Mixture-of-Experts for Multimodal Emotion Recognition in Conversations

This paper proposes an MoE-based multimodal emotion recognition approach for conversations, simultaneously analyzing text, voice tone, and facial expressions. The MoE mechanism dynamically selects the most effective feature combinations for emotion detection.

Unlike traditional feature concatenation, MoE lets different expert networks focus on different modality combinations and emotion types. Some emotions are better expressed through tone (e.g., sarcasm), while others rely on facial expressions (e.g., surprise).

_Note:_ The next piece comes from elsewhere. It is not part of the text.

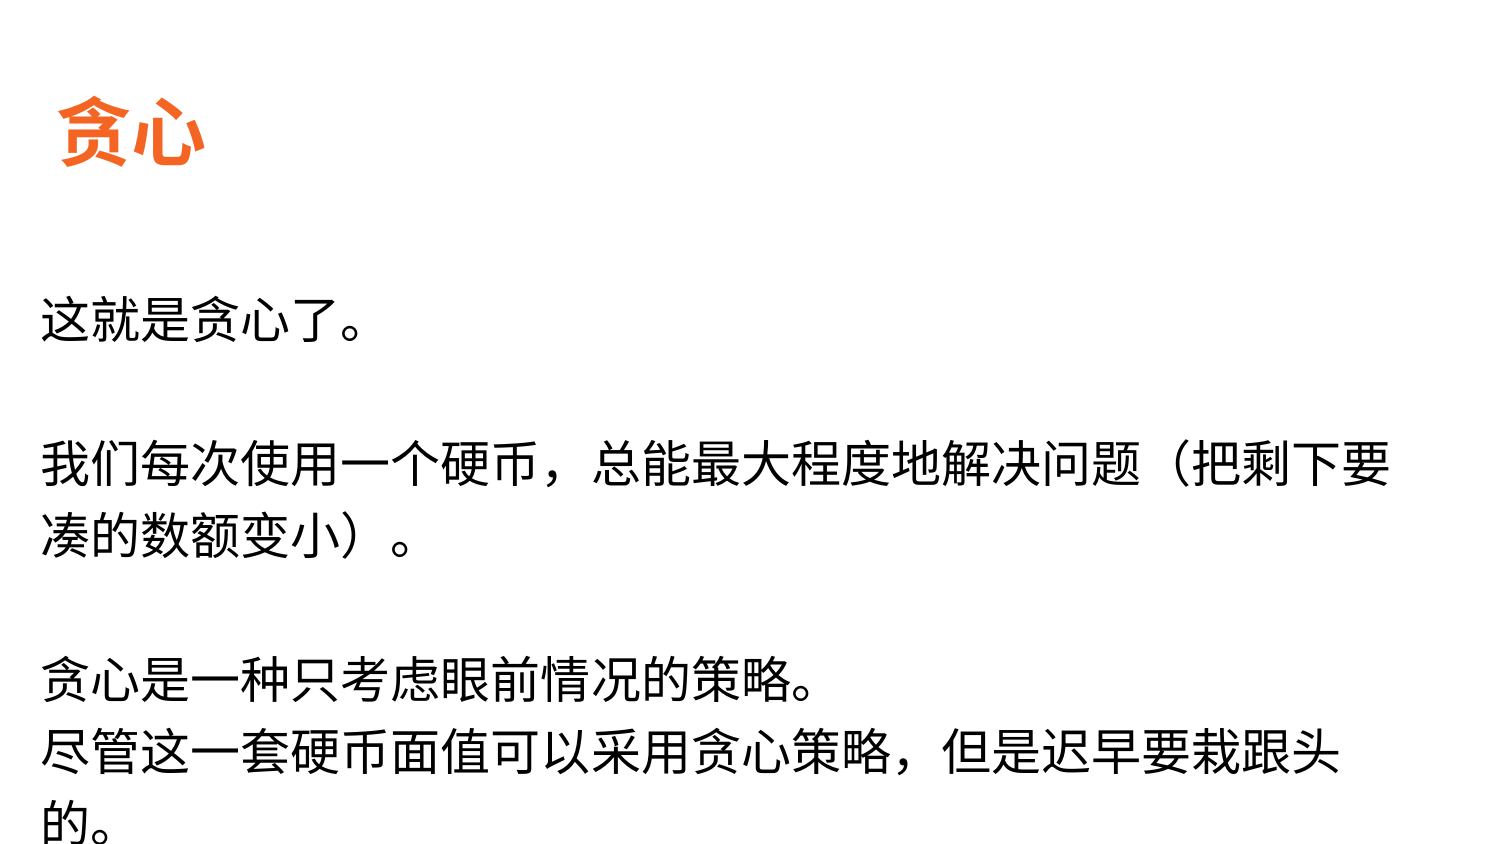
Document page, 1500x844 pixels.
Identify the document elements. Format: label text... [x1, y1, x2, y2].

list 这就是贪心了。 我们每次使用一个硬币，总能最大程度地解决问题（把剩下要凑的数额变小）。 贪心是一种只考虑眼前情况的策略。 尽管这一套硬币面值可以采用贪心策略，但是迟早要栽跟头的。 [25, 261, 1433, 755]
title 贪心 [41, 70, 1079, 175]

The paper achieves new SOTA results on multiple conversational emotion benchmarks, valuable for building more natural AI conversational systems that understand not just what is said, but how.

Emotion recognition in conversations is a core HCI challenge. Human emotion expression is inherently multimodal—through text, tone, rhythm, facial expressions, and body language.

Method

Three independent encoders: BERT for text, WavLM for audio, Vision Transformer for facial expressions. MoE layer dynamically fuses features from all three modalities.

MoE Fusion

8 expert networks learning different modality combination patterns. Gating network dynamically selects 2-3 most relevant experts. More efficient than feature concatenation since different emotions express differently across modalities.

Results

New SOTA on IEMOCAP (+2.3% weighted F1), MELD (+1.8%), with key improvements in sarcasm and masked negative emotions.

Industry Trend Connection

Important Multimodal AI advance in emotion understanding. For Agentic AI, understanding user emotions helps Agents adjust interaction strategies. MoE architecture aligns with Self-Improving AI through dynamic expert selection for efficient inference.

In-Depth Analysis and Industry Outlook

From a broader perspective, this development reflects the accelerating trend of AI technology transitioning from laboratories to industrial applications. Industry analysts widely agree that 2026 will be a pivotal year for AI commercialization. On the technical front, large model inference efficiency continues to improve while deployment costs decline, enabling more SMEs to access advanced AI capabilities. On the market front, enterprise expectations for AI investment returns are shifting from long-term strategic value to short-term quantifiable gains.

However, the rapid proliferation of AI also brings new challenges: increasing complexity of data privacy protection, growing demands for AI decision transparency, and difficulties in cross-border AI governance coordination. Regulatory authorities across multiple countries are closely monitoring these developments, attempting to balance innovation promotion with risk prevention. For investors, identifying AI companies with truly sustainable competitive advantages has become increasingly critical as the market transitions from hype to value validation.

From a supply chain perspective, the upstream infrastructure layer is experiencing consolidation and restructuring, with leading companies expanding competitive barriers through vertical integration. The midstream platform layer sees a flourishing open-source ecosystem that lowers barriers to AI application development. The downstream application layer shows accelerating AI penetration across traditional industries including finance, healthcare, education, and manufacturing.